▸ **TEXT BLOCK**
§

# Word of the Week - Week 43 2015



## SENC (Oct 18, 2015)

This week's word is a great one that could describe many of us after acquiring wood on the WB.

impecunious - having little or no money

impəˈkyo͞onēəs

Reactions: Like 3


----------



## ripjack13 (Oct 18, 2015)

Whenever Cliff posts I'm impecunious after....

Reactions: Agree 1


----------



## Mike1950 (Oct 18, 2015)

I am married so I am already really impecunious!!!

Reactions: Agree 2 | Great Post 2 | Funny 2


----------



## Jim Beam (Oct 18, 2015)

SENC said:


> This week's word is a great one that could describe many of us after acquiring wood on the WB.
> 
> impecunious - having little or no money
> 
> impəˈkyo͞onēəs



True Dat!
In the words of the great Seasick Steve, " I started out with nuthin' and I still got most of it left"

Reactions: Thank You! 1 | Funny 3


----------



## Tclem (Oct 18, 2015)

That was me after I got married

Reactions: Agree 1


----------



## manbuckwal (Oct 18, 2015)

§

▸ **DATA EXTRACTS**

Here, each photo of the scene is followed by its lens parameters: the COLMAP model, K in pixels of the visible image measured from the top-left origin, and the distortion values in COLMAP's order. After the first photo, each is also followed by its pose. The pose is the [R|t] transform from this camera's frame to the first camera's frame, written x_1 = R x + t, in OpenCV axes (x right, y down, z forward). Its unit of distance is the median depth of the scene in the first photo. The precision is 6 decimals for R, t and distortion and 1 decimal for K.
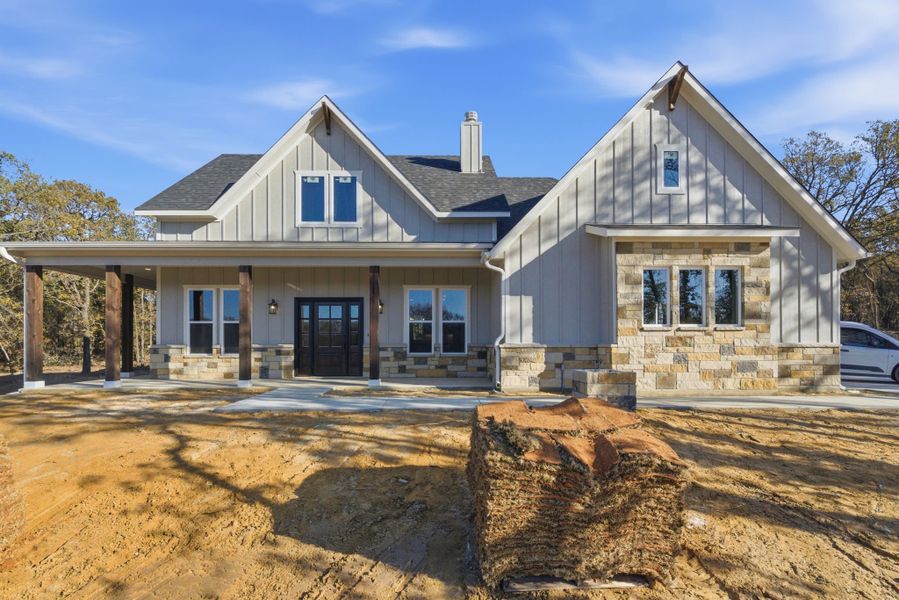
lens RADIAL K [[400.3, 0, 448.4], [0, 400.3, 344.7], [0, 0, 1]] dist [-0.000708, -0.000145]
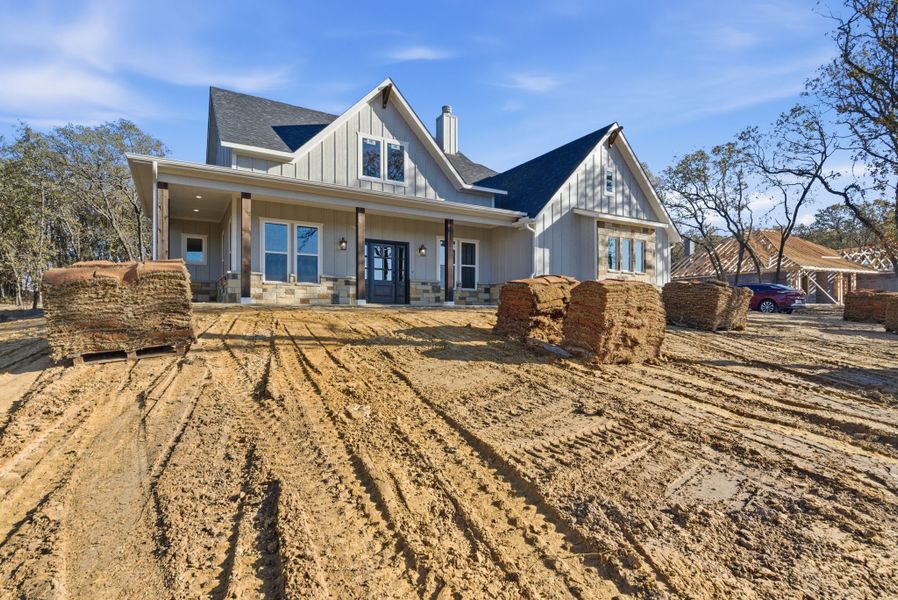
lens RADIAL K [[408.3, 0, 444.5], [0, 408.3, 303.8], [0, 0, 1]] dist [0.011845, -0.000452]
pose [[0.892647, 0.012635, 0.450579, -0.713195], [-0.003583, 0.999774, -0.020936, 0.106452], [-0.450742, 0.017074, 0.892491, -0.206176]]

§

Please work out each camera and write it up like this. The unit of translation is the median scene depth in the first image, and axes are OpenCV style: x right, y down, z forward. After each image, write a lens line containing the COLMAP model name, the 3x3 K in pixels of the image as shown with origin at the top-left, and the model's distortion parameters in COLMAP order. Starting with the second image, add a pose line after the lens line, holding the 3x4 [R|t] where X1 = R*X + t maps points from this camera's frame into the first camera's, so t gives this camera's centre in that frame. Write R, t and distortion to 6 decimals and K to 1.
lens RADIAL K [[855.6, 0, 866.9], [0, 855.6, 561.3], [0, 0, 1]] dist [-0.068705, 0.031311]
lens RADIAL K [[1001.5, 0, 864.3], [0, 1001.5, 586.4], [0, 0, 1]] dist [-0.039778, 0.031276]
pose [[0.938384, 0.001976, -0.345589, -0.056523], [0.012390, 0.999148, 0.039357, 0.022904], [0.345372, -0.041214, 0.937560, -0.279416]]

§

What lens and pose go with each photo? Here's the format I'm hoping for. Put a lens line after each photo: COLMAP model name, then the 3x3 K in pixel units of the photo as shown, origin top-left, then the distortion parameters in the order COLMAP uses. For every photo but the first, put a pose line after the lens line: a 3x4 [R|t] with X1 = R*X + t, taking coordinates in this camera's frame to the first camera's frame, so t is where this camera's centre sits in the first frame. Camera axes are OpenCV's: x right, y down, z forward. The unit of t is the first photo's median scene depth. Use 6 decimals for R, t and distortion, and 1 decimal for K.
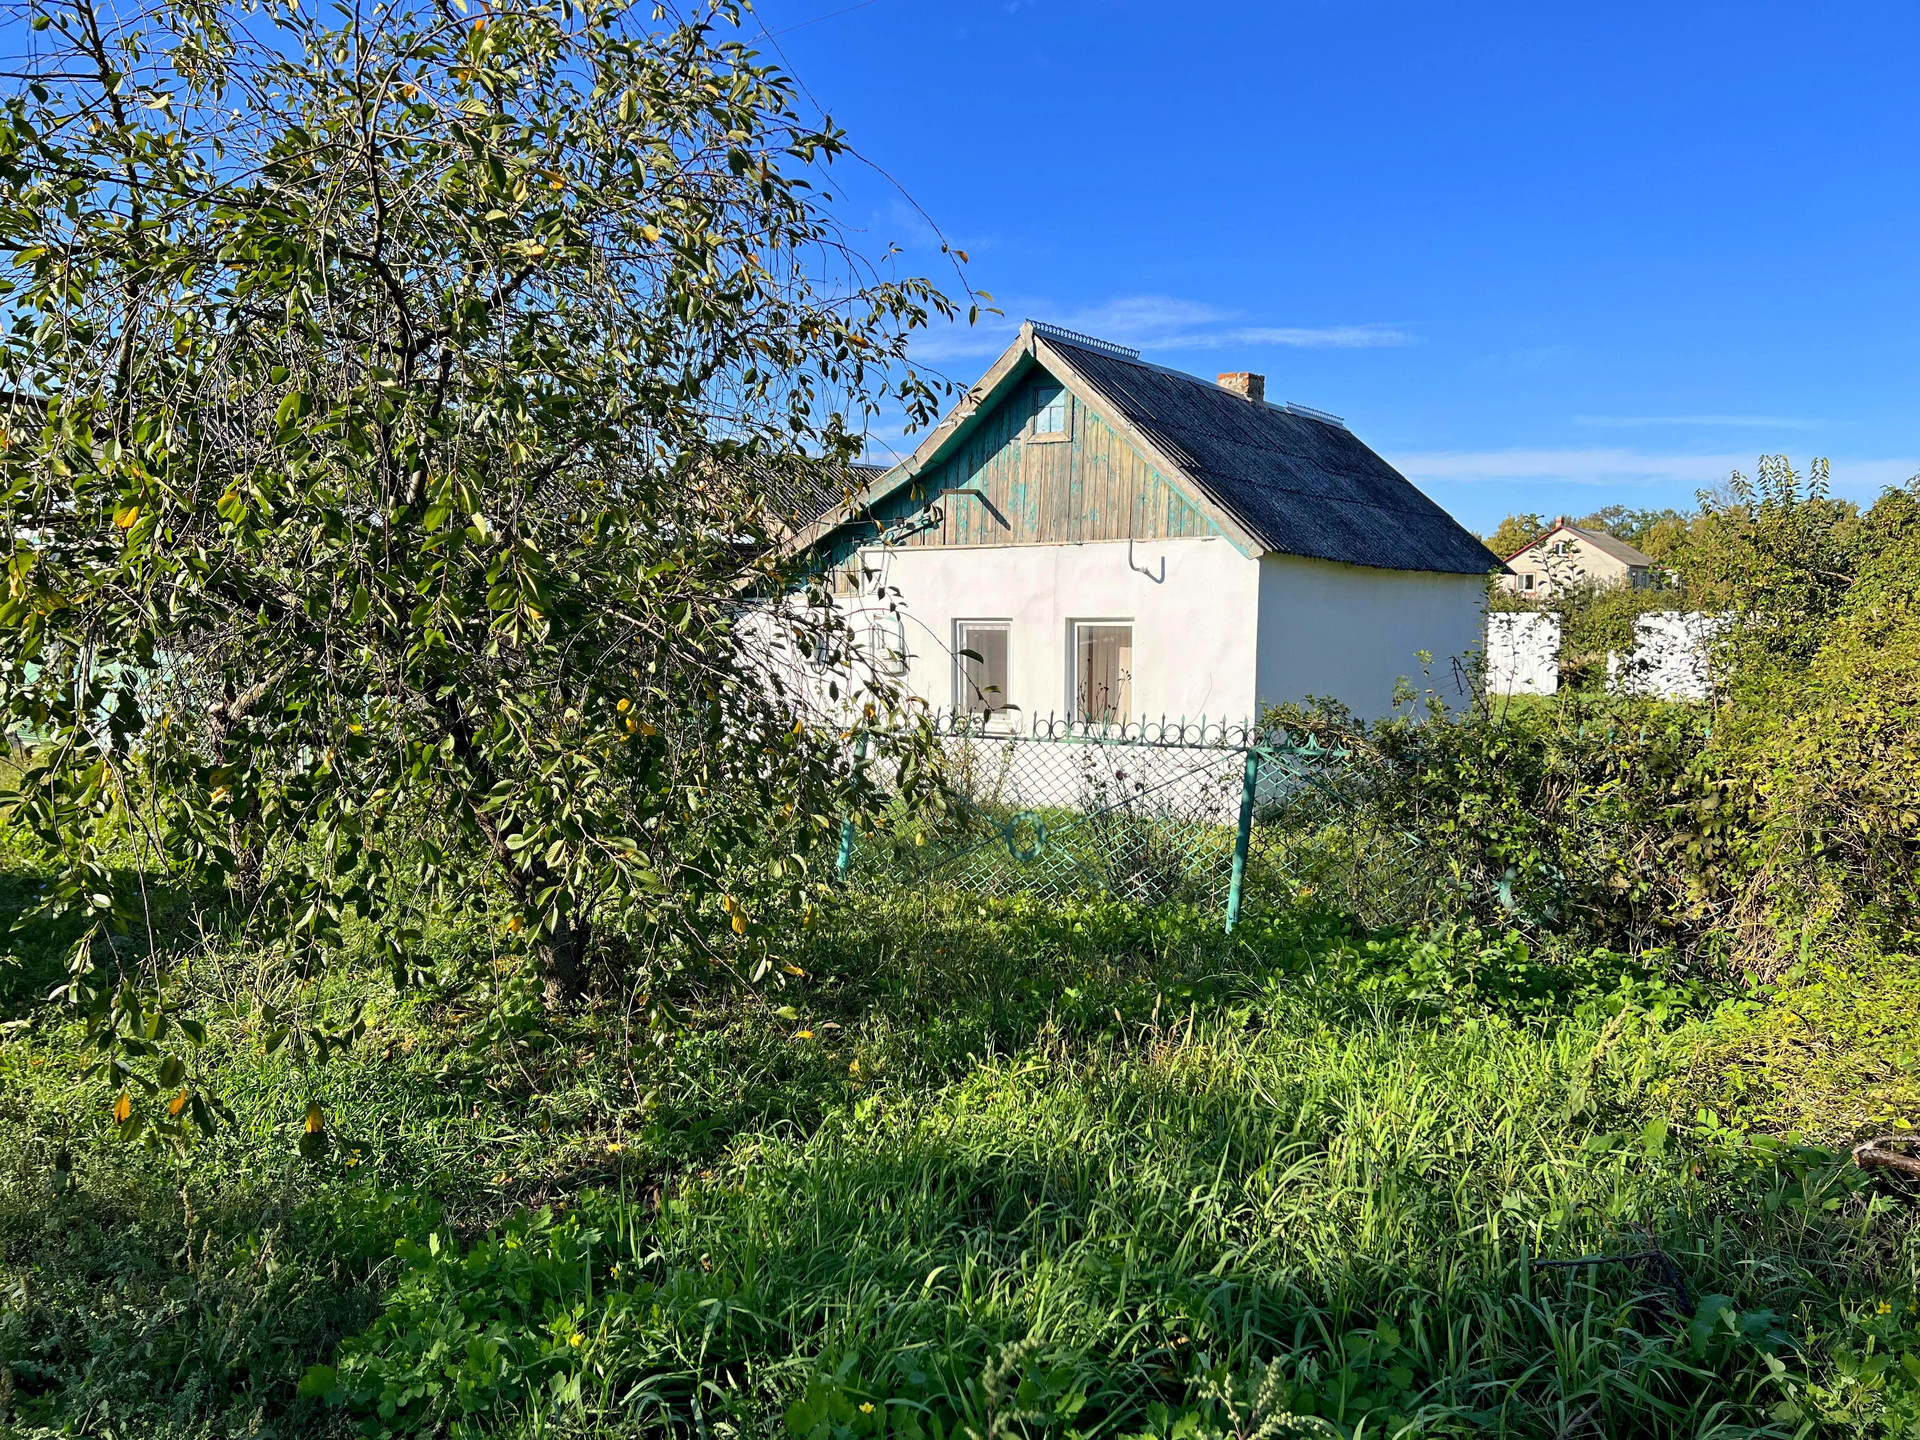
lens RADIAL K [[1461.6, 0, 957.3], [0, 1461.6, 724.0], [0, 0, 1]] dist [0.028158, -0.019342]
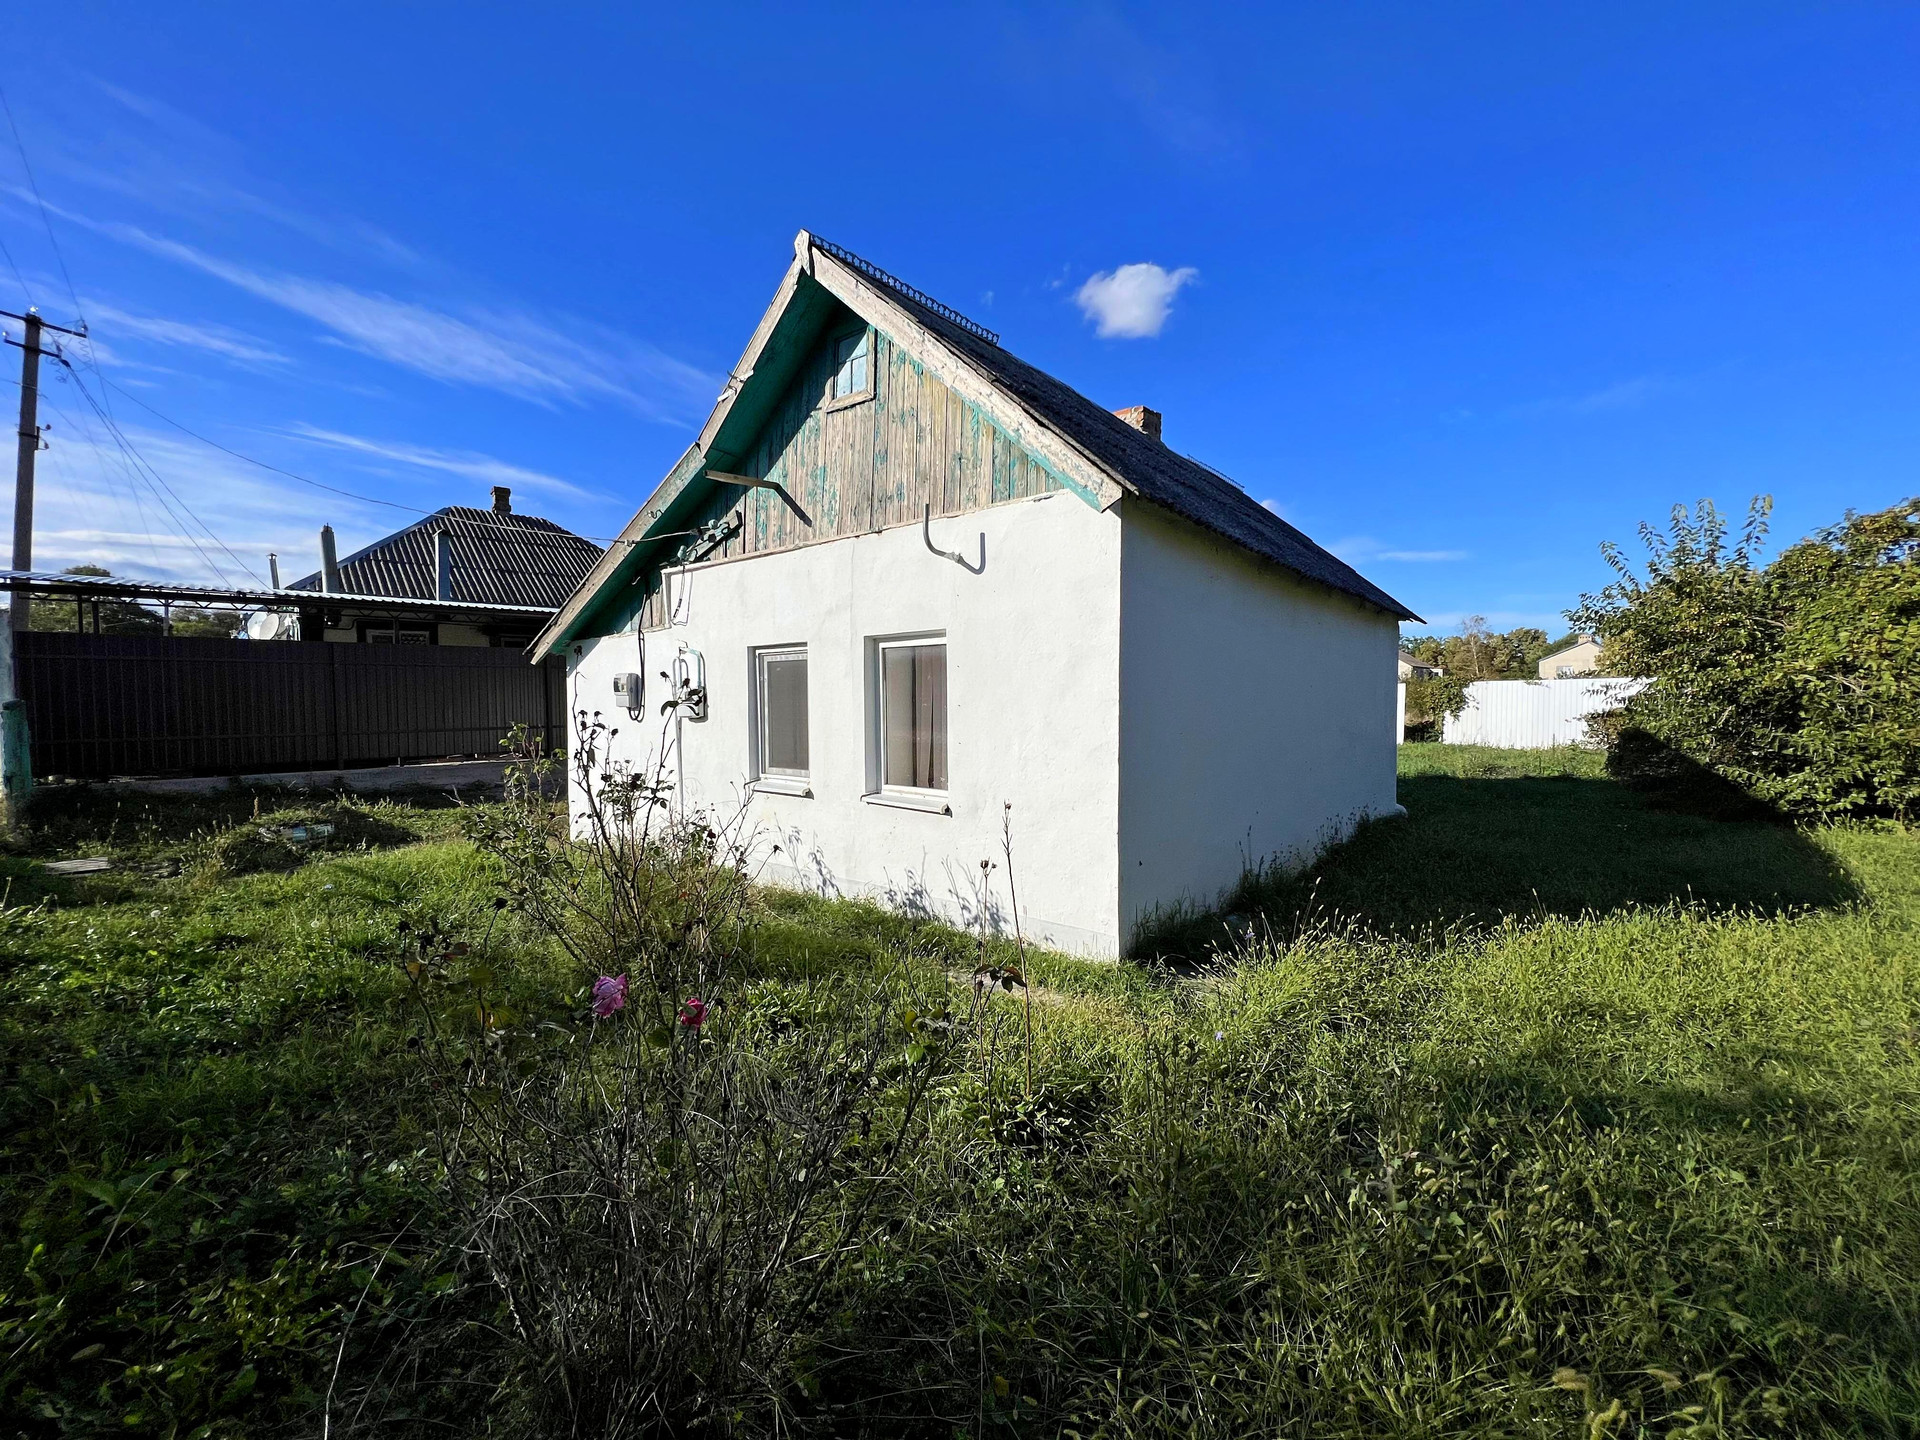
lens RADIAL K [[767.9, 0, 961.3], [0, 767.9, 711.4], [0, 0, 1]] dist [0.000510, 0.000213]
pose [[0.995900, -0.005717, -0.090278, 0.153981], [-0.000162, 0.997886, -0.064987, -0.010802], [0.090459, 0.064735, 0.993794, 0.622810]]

§

▸ **TASK SET**
(A) Summarize the word-of-the-week thread in two sentences.
(B) Proceed with the word-of-the-week thread from the point where it stops.

▸ **ANSWERS**
(A) SENC posted "impecunious," meaning having little or no money, as the word of the week and said it could describe many members after they acquire wood on the WB. Other members joked that they were impecunious: Mike1950 and Tclem tied it to being married, and Jim Beam quoted Seasick Steve's line about starting out with nothing and still having most of it left.

(B)
@Tclem I will give you $5 so you will be less impecunious, if you become a riggite and give @SENC a hard time ........

Reactions: Like 1 | +Karma 1


----------



## Tclem (Oct 18, 2015)

manbuckwal said:


> @Tclem I will give you $5 so you will be less impecunious, if you become a riggite and give @SENC a hard time ........


Send the money first.

Reactions: Funny 3


----------



## SENC (Oct 18, 2015)

Tclem said:


> Send the money first.


You're getting smarter, my friend! Be careful, get much smarter and no-one will believe you're from Georgia!

Reactions: Funny 2


----------



## Kevin (Oct 19, 2015)

Jim Beam said:


> True Dat!
> In the words of the great Seasick Steve, " I started out with nuthin' and I still got most of it left"



Jim thanks for introducing me to Seasick Steve he is awesome - love his bio too.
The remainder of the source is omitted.